Behavioural risk factors such as tobacco use, physical inactivity, unhealthy diet and the harmful use of alcohol increase the risk of non-communicable diseases such as cardiovascular disease, cancer, respiratory disease and diabetes. While it is difficult to put an exact figure on the amount that the NHS spends on treating health conditions attributable to lifestyle risk factors, studies suggest it is in the billions.
The NHS published its Five Year Forward View in October 2014, setting out a new vision for the future of the NHS based around new models of care. In this document, the NHS argued that “the future health of millions of children, the sustainability of the NHS, and the economic prosperity of Britain all now depend on a radical upgrade in prevention and public health”. The NHS therefore committed to backing “hard-hitting national action on obesity, smoking and other major health risks”; to helping “develop and support new workplace incentives to promote employee health and cut sickness-related unemployment”; and to advocating “for stronger public health-related powers for local government and elected mayors”. The Five Year Forward View also promised that “when people do need health services, patients will gain far greater control of their own care”. A third strand of the vision was for the NHS to “take decisive steps to break down the barriers in how care is provided between family doctors and hospitals, between physical and mental health, between health and social care”. The document proposed that local health communities would be able to choose between “a small number of radical new care delivery options”. Since March 2015, 50 vanguard sites have been selected to take the lead on developing new care models which will, according to NHS England, “act as the blueprint for the NHS moving forward”.
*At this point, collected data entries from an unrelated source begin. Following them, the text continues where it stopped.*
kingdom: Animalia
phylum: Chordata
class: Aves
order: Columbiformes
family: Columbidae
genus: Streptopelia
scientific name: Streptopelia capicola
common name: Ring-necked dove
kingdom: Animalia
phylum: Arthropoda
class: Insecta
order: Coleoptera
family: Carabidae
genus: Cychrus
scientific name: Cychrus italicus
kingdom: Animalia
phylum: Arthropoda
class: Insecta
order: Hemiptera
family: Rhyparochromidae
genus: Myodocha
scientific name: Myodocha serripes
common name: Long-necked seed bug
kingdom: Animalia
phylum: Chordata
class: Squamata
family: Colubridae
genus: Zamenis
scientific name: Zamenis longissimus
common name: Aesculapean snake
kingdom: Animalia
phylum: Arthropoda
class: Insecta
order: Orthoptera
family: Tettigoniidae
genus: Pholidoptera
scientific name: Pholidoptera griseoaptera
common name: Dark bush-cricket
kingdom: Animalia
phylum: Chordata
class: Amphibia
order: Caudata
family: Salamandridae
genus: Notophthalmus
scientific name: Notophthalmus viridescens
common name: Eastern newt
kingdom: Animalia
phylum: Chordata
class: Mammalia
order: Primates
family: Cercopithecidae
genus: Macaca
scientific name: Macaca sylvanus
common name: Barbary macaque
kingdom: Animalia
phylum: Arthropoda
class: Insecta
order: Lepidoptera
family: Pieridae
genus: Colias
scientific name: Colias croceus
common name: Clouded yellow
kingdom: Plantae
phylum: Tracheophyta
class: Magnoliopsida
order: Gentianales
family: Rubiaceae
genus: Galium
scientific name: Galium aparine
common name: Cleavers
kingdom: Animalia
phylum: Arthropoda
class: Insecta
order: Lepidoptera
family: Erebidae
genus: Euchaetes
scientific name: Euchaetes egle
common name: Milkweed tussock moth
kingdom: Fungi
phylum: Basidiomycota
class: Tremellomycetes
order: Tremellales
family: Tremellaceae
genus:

The King’s Fund and the Health Foundation have argued for a dedicated ‘transformation fund’ to support change in the NHS, warning that “without resources specifically earmarked for transformation, there is a risk that the NHS will be unable to become more productive and that the bill for additional running costs will only get larger”. The two organisations have suggested that a transformation fund of £1.5–2.1bn a year (in 2015–16 prices) should be established over and above the core resource funding of the NHS to support NHS staff and organisations to achieve higher rates of efficiency growth and to invest in developing a range of new care models.